**ACTIVITY:**
Your reply should reproduce each line below exactly and carry none of the pictures.

**SUPPLIED DATA:**
____________
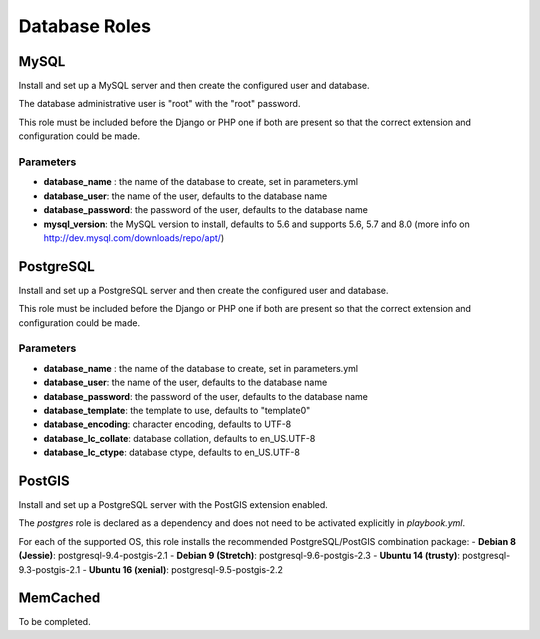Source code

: **************
Database Roles
**************

MySQL
=====

Install and set up a MySQL server and then create the configured user
and database.

The database administrative user is "root" with the "root" password.

This role must be included before the Django or PHP one if both are
present so that the correct extension and configuration could be made.

Parameters
----------

-  **database\_name** : the name of the database to create, set in
   parameters.yml
-  **database\_user**: the name of the user, defaults to the database
   name
-  **database\_password**: the password of the user, defaults to the
   database name
-  **mysql\_version**: the MySQL version to install, defaults to 5.6 and
   supports 5.6, 5.7 and 8.0 (more info on
   http://dev.mysql.com/downloads/repo/apt/)

PostgreSQL
==========

Install and set up a PostgreSQL server and then create the configured
user and database.

This role must be included before the Django or PHP one if both are
present so that the correct extension and configuration could be made.

Parameters
----------

-  **database\_name** : the name of the database to create, set in
   parameters.yml
-  **database\_user**: the name of the user, defaults to the database
   name
-  **database\_password**: the password of the user, defaults to the
   database name
-  **database\_template**: the template to use, defaults to "template0"
-  **database\_encoding**: character encoding, defaults to UTF-8
-  **database\_lc\_collate**: database collation, defaults to
   en\_US.UTF-8
-  **database\_lc\_ctype**: database ctype, defaults to en\_US.UTF-8

PostGIS
=======
Install and set up a PostgreSQL server with the PostGIS extension enabled.

The `postgres` role is declared as a dependency and does not need to be activated explicitly in `playbook.yml`.

For each of the supported OS, this role installs the recommended PostgreSQL/PostGIS combination package:
-  **Debian 8 (Jessie)**: postgresql-9.4-postgis-2.1
-  **Debian 9 (Stretch)**: postgresql-9.6-postgis-2.3
-  **Ubuntu 14 (trusty)**: postgresql-9.3-postgis-2.1
-  **Ubuntu 16 (xenial)**: postgresql-9.5-postgis-2.2

MemCached
=========

To be completed.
____________
**SOLUTION:**
Source code

: **************
Database Roles
**************

MySQL
=====

Install and set up a MySQL server and then create the configured user
and database.

The database administrative user is "root" with the "root" password.

This role must be included before the Django or PHP one if both are
present so that the correct extension and configuration could be made.

Parameters
----------

-  **database\_name** : the name of the database to create, set in
   parameters.yml
-  **database\_user**: the name of the user, defaults to the database
   name
-  **database\_password**: the password of the user, defaults to the
   database name
-  **mysql\_version**: the MySQL version to install, defaults to 5.6 and
   supports 5.6, 5.7 and 8.0 (more info on
   http://dev.mysql.com/downloads/repo/apt/)

PostgreSQL
==========

Install and set up a PostgreSQL server and then create the configured
user and database.

This role must be included before the Django or PHP one if both are
present so that the correct extension and configuration could be made.

Parameters
----------

-  **database\_name** : the name of the database to create, set in
   parameters.yml
-  **database\_user**: the name of the user, defaults to the database
   name
-  **database\_password**: the password of the user, defaults to the
   database name
-  **database\_template**: the template to use, defaults to "template0"
-  **database\_encoding**: character encoding, defaults to UTF-8
-  **database\_lc\_collate**: database collation, defaults to
   en\_US.UTF-8
-  **database\_lc\_ctype**: database ctype, defaults to en\_US.UTF-8

PostGIS
=======
Install and set up a PostgreSQL server with the PostGIS extension enabled.

The `postgres` role is declared as a dependency and does not need to be activated explicitly in `playbook.yml`.

For each of the supported OS, this role installs the recommended PostgreSQL/PostGIS combination package:
-  **Debian 8 (Jessie)**: postgresql-9.4-postgis-2.1
-  **Debian 9 (Stretch)**: postgresql-9.6-postgis-2.3
-  **Ubuntu 14 (trusty)**: postgresql-9.3-postgis-2.1
-  **Ubuntu 16 (xenial)**: postgresql-9.5-postgis-2.2

MemCached
=========

To be completed.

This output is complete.